Copy out exactly the stretch of the listing below that begins at the line containing "مقاله‌های مرتبط" and ends at the line containing "Nuci de Brazilia sau semințele deghizate", and copy nothing outside it.

+ + + + +

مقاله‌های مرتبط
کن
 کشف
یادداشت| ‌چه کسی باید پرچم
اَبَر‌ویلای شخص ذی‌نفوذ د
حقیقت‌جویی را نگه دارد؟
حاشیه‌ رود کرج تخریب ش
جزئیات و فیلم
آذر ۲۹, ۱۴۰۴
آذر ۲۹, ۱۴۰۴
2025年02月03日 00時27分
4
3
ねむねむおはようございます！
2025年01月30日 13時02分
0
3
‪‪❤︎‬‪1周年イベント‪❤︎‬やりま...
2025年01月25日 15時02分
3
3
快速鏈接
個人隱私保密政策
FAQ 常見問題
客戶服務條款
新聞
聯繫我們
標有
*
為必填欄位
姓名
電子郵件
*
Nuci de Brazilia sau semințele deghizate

+ + + + +

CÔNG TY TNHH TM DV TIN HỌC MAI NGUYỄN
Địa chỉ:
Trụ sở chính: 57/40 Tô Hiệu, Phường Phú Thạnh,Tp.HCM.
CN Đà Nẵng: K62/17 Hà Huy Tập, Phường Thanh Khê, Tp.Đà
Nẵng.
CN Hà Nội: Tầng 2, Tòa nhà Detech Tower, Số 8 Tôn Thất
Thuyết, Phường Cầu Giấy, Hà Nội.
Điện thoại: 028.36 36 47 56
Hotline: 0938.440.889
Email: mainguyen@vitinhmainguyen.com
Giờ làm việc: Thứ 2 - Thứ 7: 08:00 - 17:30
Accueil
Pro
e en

+ + + + +

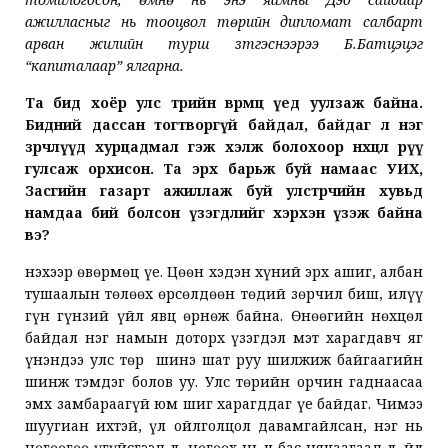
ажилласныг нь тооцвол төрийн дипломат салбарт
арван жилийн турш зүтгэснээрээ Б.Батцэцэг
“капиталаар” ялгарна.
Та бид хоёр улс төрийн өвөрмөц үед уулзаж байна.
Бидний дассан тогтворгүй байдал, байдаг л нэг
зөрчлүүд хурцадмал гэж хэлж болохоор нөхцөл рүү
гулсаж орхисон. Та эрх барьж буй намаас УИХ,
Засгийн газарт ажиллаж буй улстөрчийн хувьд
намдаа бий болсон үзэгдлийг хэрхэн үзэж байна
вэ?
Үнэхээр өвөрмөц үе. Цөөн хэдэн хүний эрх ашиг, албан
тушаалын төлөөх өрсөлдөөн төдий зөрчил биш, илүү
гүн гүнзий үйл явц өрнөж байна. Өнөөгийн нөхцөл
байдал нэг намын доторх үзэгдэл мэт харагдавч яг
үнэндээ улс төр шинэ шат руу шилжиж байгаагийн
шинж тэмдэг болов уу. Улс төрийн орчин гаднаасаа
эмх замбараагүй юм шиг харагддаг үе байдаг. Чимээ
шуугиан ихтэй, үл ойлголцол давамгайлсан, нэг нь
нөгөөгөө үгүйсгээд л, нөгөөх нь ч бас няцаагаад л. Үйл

+ + + + +

Completed exercise:
مقاله‌های مرتبط
کن
 کشف
یادداشت| ‌چه کسی باید پرچم
اَبَر‌ویلای شخص ذی‌نفوذ د
حقیقت‌جویی را نگه دارد؟
حاشیه‌ رود کرج تخریب ش
جزئیات و فیلم
آذر ۲۹, ۱۴۰۴
آذر ۲۹, ۱۴۰۴
2025年02月03日 00時27分
4
3
ねむねむおはようございます！
2025年01月30日 13時02分
0
3
‪‪❤︎‬‪1周年イベント‪❤︎‬やりま...
2025年01月25日 15時02分
3
3
快速鏈接
個人隱私保密政策
FAQ 常見問題
客戶服務條款
新聞
聯繫我們
標有
*
為必填欄位
姓名
電子郵件
*
Nuci de Brazilia sau semințele deghizate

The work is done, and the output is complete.